● **SUPPLIED MATERIAL**
########################################

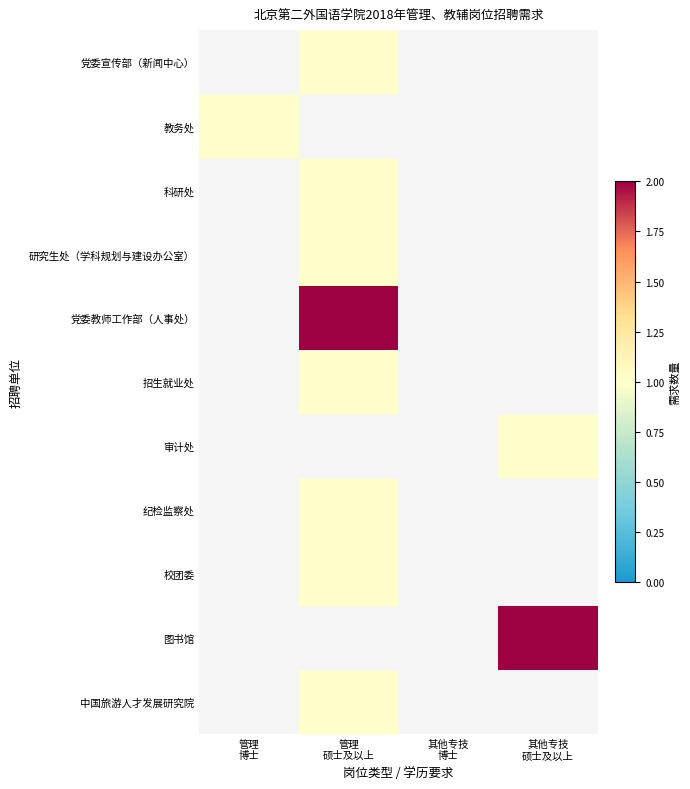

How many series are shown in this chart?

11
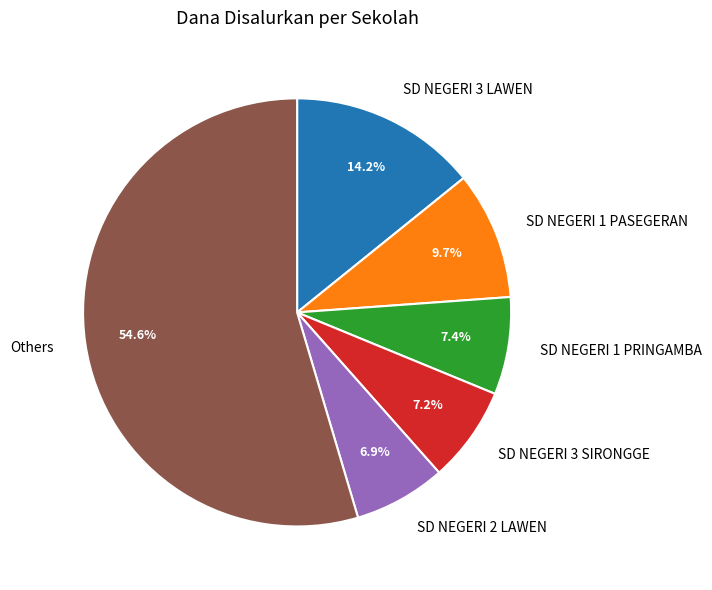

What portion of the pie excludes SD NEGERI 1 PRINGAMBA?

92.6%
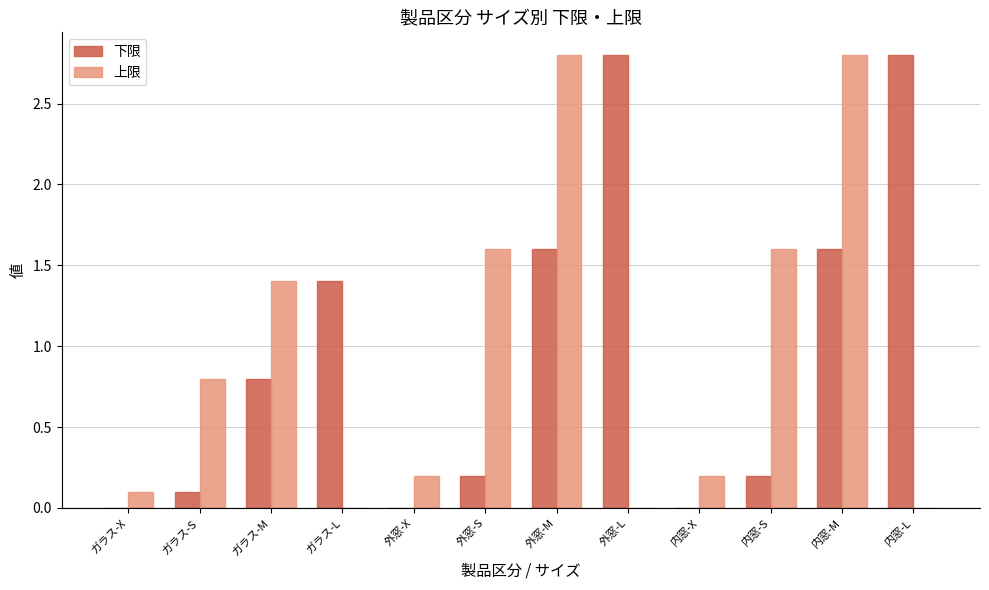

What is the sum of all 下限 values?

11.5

########################################

Put the lines above into a Markdown table with two columns, Row and Line, numbering each row and skipping the blank lines. Leave the pictures out of the table.

● **TASK SOLUTION**
| Row | Line |
|---|---|
| 1 | How many series are shown in this chart? |
| 2 | 11 |
| 3 | What portion of the pie excludes SD NEGERI 1 PRINGAMBA? |
| 4 | 92.6% |
| 5 | What is the sum of all 下限 values? |
| 6 | 11.5 |